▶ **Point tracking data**
******
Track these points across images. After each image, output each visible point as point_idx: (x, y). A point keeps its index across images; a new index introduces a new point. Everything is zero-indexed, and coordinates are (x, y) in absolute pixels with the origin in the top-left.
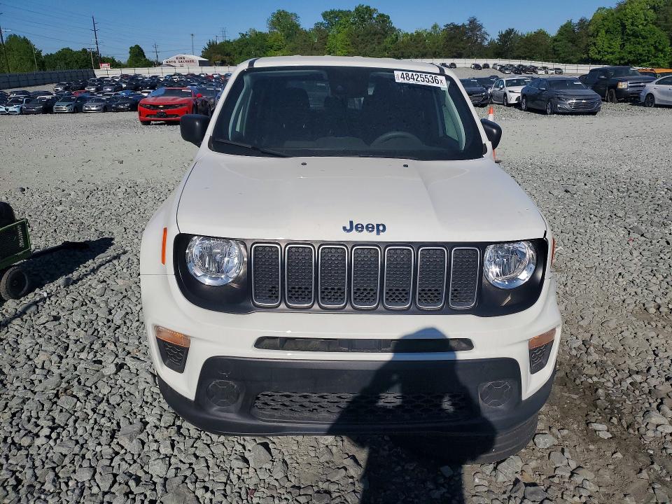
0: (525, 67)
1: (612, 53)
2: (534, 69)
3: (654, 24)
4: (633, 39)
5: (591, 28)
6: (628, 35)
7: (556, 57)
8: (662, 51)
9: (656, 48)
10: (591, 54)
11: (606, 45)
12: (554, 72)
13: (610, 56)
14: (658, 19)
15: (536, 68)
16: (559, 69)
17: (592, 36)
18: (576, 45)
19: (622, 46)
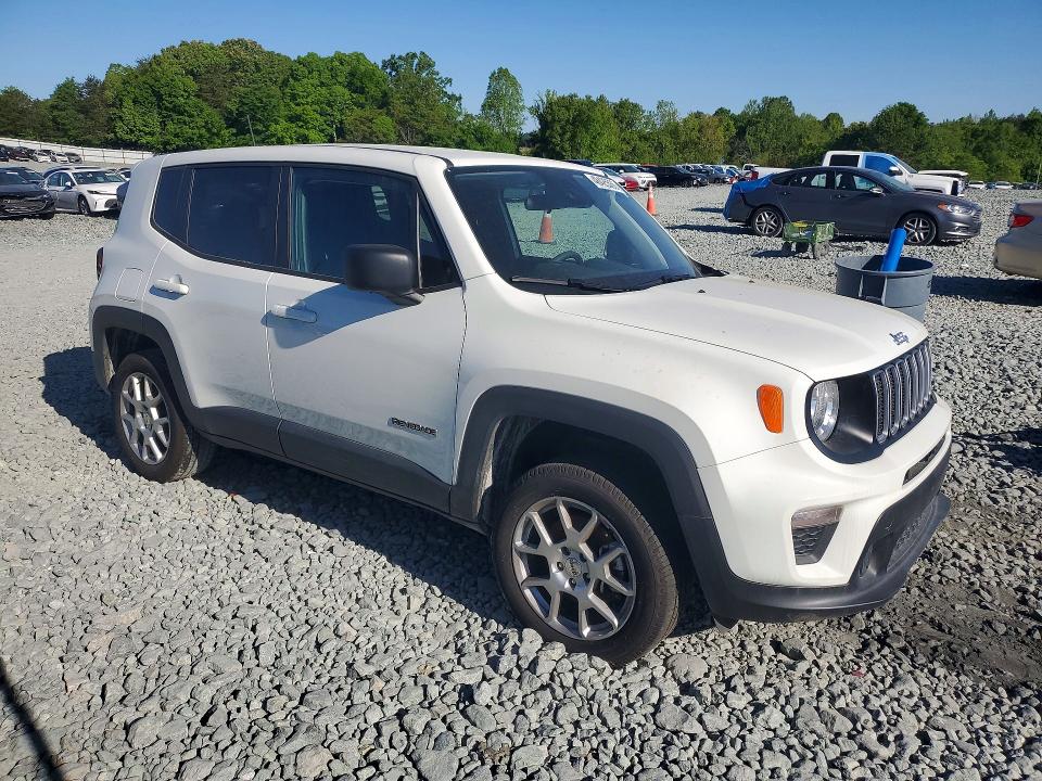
0: (11, 149)
1: (152, 134)
2: (29, 155)
3: (198, 96)
4: (175, 116)
5: (109, 94)
6: (166, 109)
7: (62, 134)
8: (217, 135)
9: (209, 130)
10: (120, 133)
11: (139, 122)
12: (66, 159)
13: (149, 138)
14: (200, 90)
15: (32, 151)
16: (74, 155)
17: (113, 105)
18: (92, 119)
19: (163, 124)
******
▶ **What to work on**
Images aside, return each entry above precisely as it stands.

▶ **Your response**
Track these points across images. After each image, output each visible point as point_idx: (x, y). A point keeps its index across images; a new index introduces a new point. Everything is zero-indexed, and coordinates are (x, y) in absolute pixels with the origin in the top-left.
0: (525, 67)
1: (612, 53)
2: (534, 69)
3: (654, 24)
4: (633, 39)
5: (591, 28)
6: (628, 35)
7: (556, 57)
8: (662, 51)
9: (656, 48)
10: (591, 54)
11: (606, 45)
12: (554, 72)
13: (610, 56)
14: (658, 19)
15: (536, 68)
16: (559, 69)
17: (592, 36)
18: (576, 45)
19: (622, 46)
0: (11, 149)
1: (152, 134)
2: (29, 155)
3: (198, 96)
4: (175, 116)
5: (109, 94)
6: (166, 109)
7: (62, 134)
8: (217, 135)
9: (209, 130)
10: (120, 133)
11: (139, 122)
12: (66, 159)
13: (149, 138)
14: (200, 90)
15: (32, 151)
16: (74, 155)
17: (113, 105)
18: (92, 119)
19: (163, 124)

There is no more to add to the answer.